Then use the Ensembl ID for querying:

getSequence(id = id_map[,"ensembl_gene_id"], 
            type = "ensembl_gene_id", 
            seqType = "gene_exon_intron", 
            mart = mart)

If I run that 50 times, I get a consistent length:

tmp <- lapply(rep("ENSG00000115415", 50), FUN = function(x) {
    ## this line makes sure I'm not retrieving a cache result already stored on the local disk
    biomartCacheClear()
    nchar(biomaRt::getSequence(id = x, 
                               type = "ensembl_gene_id", 
                               seqType = "gene_exon_intron", 
                               mart = mart))
})
table(do.call("rbind", tmp)[,1])
##  112501 
##      50 

I see the hgnc_symbol example is in the biomaRt documentation. Since there are some clear problems with this approach I will update the documentation and the code to warn about this potentially happening in the future. It seems likely that many users would not be as observant as you and miss potentially incorrect results coming back.

gtollefson commented 3 years ago

@grimbough Ah ha! I see, thank you for explaining.
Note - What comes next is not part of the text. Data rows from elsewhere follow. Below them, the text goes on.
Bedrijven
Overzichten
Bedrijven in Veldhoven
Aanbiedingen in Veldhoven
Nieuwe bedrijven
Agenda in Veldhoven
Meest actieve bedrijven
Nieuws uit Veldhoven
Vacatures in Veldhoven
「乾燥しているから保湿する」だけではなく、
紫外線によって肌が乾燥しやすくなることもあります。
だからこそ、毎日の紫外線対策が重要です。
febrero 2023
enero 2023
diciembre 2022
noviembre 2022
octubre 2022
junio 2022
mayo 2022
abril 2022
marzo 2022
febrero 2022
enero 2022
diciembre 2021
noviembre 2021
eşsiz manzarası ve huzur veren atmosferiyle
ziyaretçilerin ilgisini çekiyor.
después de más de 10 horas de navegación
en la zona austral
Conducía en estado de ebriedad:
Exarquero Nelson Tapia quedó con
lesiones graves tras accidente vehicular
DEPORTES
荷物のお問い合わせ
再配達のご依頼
However when I run the solution code you provide I get the following error:

Error in is.single.string(object) : argument "object" is missing, with no default

When I run it with the same ensembl id by assigning it to a variable, I get the same error.

STAT1_id = "ENSG00000115415"

getSequence(id =STAT1_id, 
            type = "ensembl_gene_id", 
            seqType = "gene_exon_intron", 
            mart = mart)

Error in is.single.string(object) : argument "object" is missing, with no default

I am using the following biomaRt versions and R versions:

Screen Shot 2020-11-05 at 2 10 15 PM Screen Shot 2020-11-05 at 2 10 04 PM

Do you have any suggestions to help me run getSequence usingensembl_gene_id as a type?
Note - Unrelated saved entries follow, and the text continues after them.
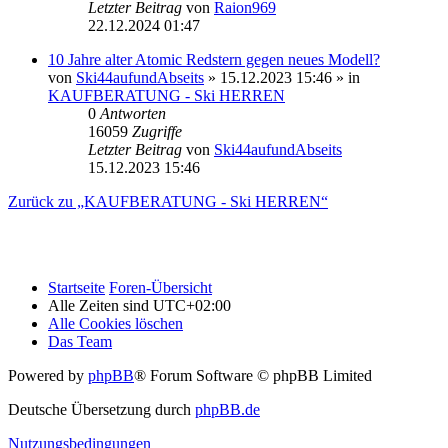
Letzter Beitrag
von
Raion969
22.12.2024 01:47
10 Jahre alter Atomic Redstern gegen neues Modell?
von
Ski44aufundAbseits
» 15.12.2023 15:46 » in
KAUFBERATUNG - Ski HERREN
0
Antworten
16059
Zugriffe
Letzter Beitrag
von
Ski44aufundAbseits
15.12.2023 15:46
Zurück zu „KAUFBERATUNG - Ski HERREN“
Startseite
Foren-Übersicht
Alle Zeiten sind
UTC+02:00
Alle Cookies löschen
Das Team
Powered by
phpBB
® Forum Software © phpBB Limited
Deutsche Übersetzung durch
phpBB.de
Nutzungsbedingungen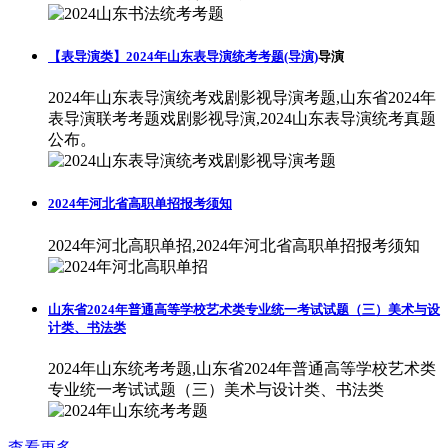
【表导演类】2024年山东表导演统考考题(导演)
导演
2024年山东表导演统考戏剧影视导演考题,山东省2024年
表导演联考考题戏剧影视导演,2024山东表导演统考真题
公布。
2024年河北省高职单招报考须知
2024年河北高职单招,2024年河北省高职单招报考须知
山东省2024年普通高等学校艺术类专业统一考试试题（三）美术与设
计类、书法类
2024年山东统考考题,山东省2024年普通高等学校艺术类
专业统一考试试题（三）美术与设计类、书法类
查看更多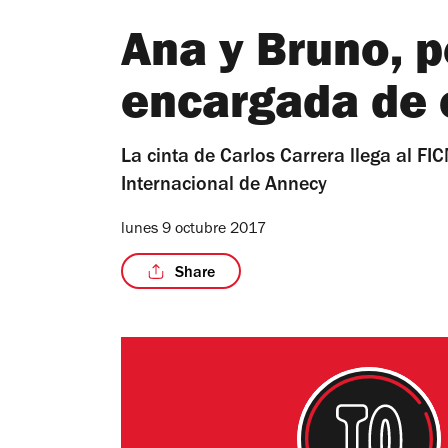
Ana y Bruno, p
encargada de c
La cinta de Carlos Carrera llega al FI
Internacional de Annecy
lunes 9 octubre 2017
Share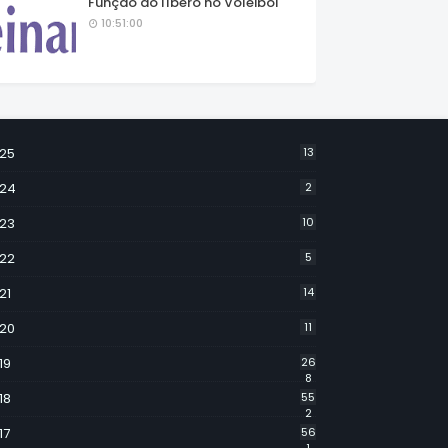
Função do líbero no Voleibol
10:51:00
25
13
24
2
23
10
22
5
21
14
20
11
19
26
8
18
55
2
17
56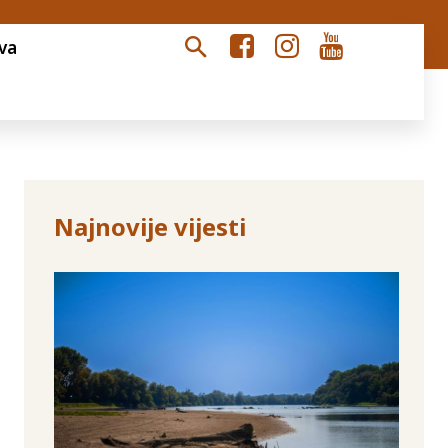
va
Najnovije vijesti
gtollefson commented 3 years ago

@grimbough My mistake, the seqinr library masked the getSequence function and was the source of the second issue. I solved it using biomaRt::getSequence instead of getSequence.

Thank you very much for all of your help!
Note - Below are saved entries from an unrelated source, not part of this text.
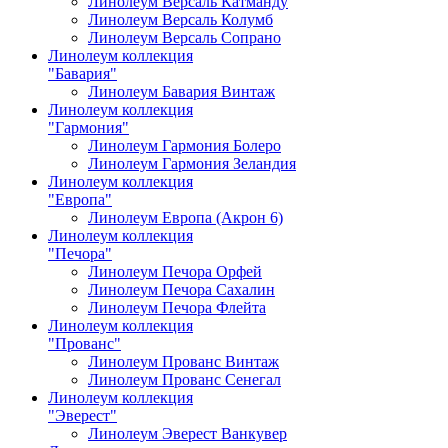
Линолеум Версаль Катманду
Линолеум Версаль Колумб
Линолеум Версаль Сопрано
Линолеум коллекция
"Бавария"
Линолеум Бавария Винтаж
Линолеум коллекция
"Гармония"
Линолеум Гармония Болеро
Линолеум Гармония Зеландия
Линолеум коллекция
"Европа"
Линолеум Европа (Акрон 6)
Линолеум коллекция
"Печора"
Линолеум Печора Орфей
Линолеум Печора Сахалин
Линолеум Печора Флейта
Линолеум коллекция
"Прованс"
Линолеум Прованс Винтаж
Линолеум Прованс Сенегал
Линолеум коллекция
"Эверест"
Линолеум Эверест Ванкувер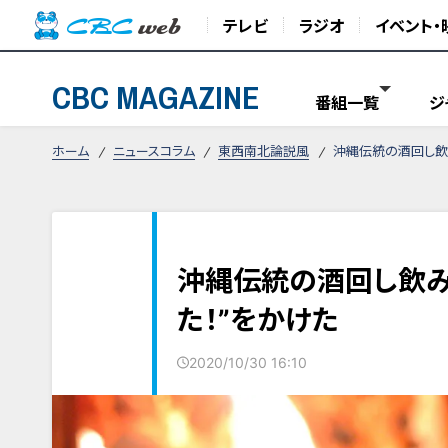
テレビ
ラジオ
イベント・
CBC MAGAZINE
番組一覧
ジ
ホーム
ニュースコラム
東西南北論説風
沖縄伝統の酒回し飲み
沖縄伝統の酒回し飲み
た！”をかけた
2020/10/30 16:10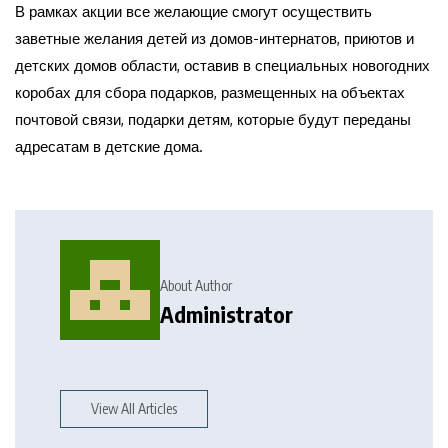
В рамках акции все желающие смогут осуществить
заветные желания детей из домов-интернатов, приютов и
детских домов области, оставив в специальных новогодних
коробах для сбора подарков, размещенных на объектах
почтовой связи, подарки детям, которые будут переданы
адресатам в детские дома.
About Author
Administrator
View All Articles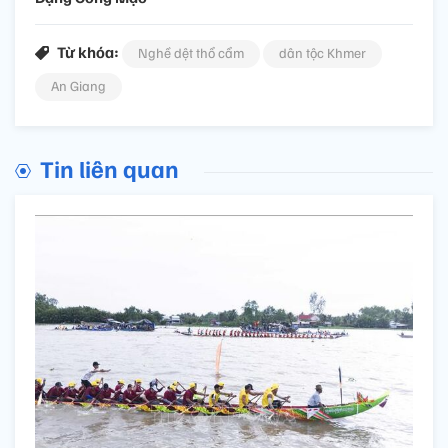
Từ khóa:
Nghề dệt thổ cẩm
dân tộc Khmer
An Giang
Tin liên quan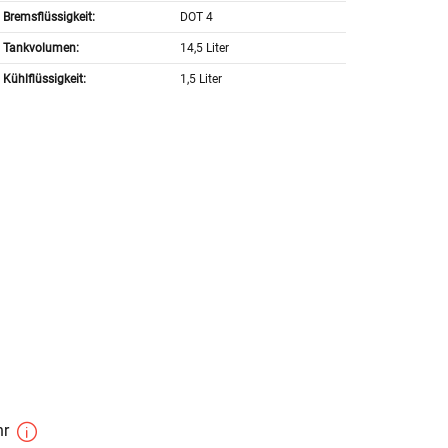
Bremsflüssigkeit:
DOT 4
Tankvolumen:
14,5 Liter
Kühlflüssigkeit:
1,5 Liter
hr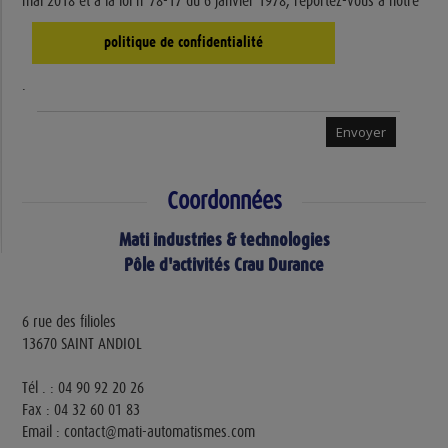
mai 2018 et à la loi n°78-17 du 6 janvier 1978, reportez-vous à notre
politique de confidentialité
.
Coordonnées
Mati industries & technologies
Pôle d'activités Crau Durance
6 rue des filioles
13670 SAINT ANDIOL
Tél . : 04 90 92 20 26
Fax : 04 32 60 01 83
Email : contact@mati-automatismes.com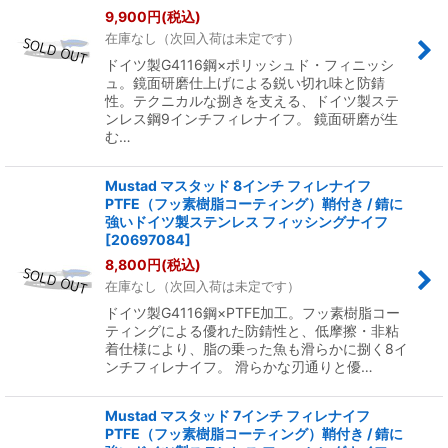
9,900
円
(税込)
在庫なし（次回入荷は未定です）
ドイツ製G4116鋼×ポリッシュド・フィニッシ
ュ。鏡面研磨仕上げによる鋭い切れ味と防錆
性。テクニカルな捌きを支える、ドイツ製ステ
ンレス鋼9インチフィレナイフ。 鏡面研磨が生
む…
Mustad マスタッド 8インチ フィレナイフ
PTFE（フッ素樹脂コーティング）鞘付き / 錆に
強いドイツ製ステンレス フィッシングナイフ
[
20697084
]
8,800
円
(税込)
在庫なし（次回入荷は未定です）
ドイツ製G4116鋼×PTFE加工。フッ素樹脂コー
ティングによる優れた防錆性と、低摩擦・非粘
着仕様により、脂の乗った魚も滑らかに捌く8イ
ンチフィレナイフ。 滑らかな刃通りと優…
Mustad マスタッド 7インチ フィレナイフ
PTFE（フッ素樹脂コーティング）鞘付き / 錆に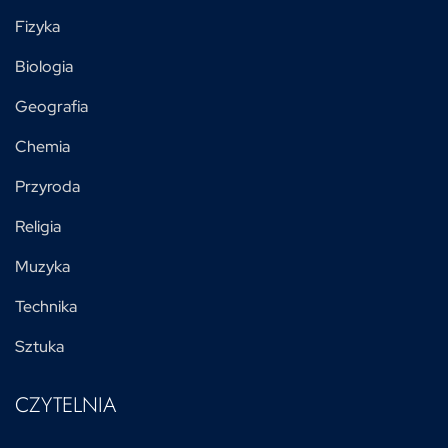
Fizyka
Biologia
Geografia
Chemia
Przyroda
Religia
Muzyka
Technika
Sztuka
CZYTELNIA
grimbough commented 3 years ago

I've just taken another look at this, and my previous comments are only partly correct. Via the web interface you should be able to filter using HGNC ID, but are not able to include that in the header that is returned via the attributes. (I have no idea why that's the case, the must be an internal Ensembl BioMart reason).

The getSequence() function is too simplistic, and assumes anything you can filter on can also be returned. I'm going to amend the code to reflect the real status.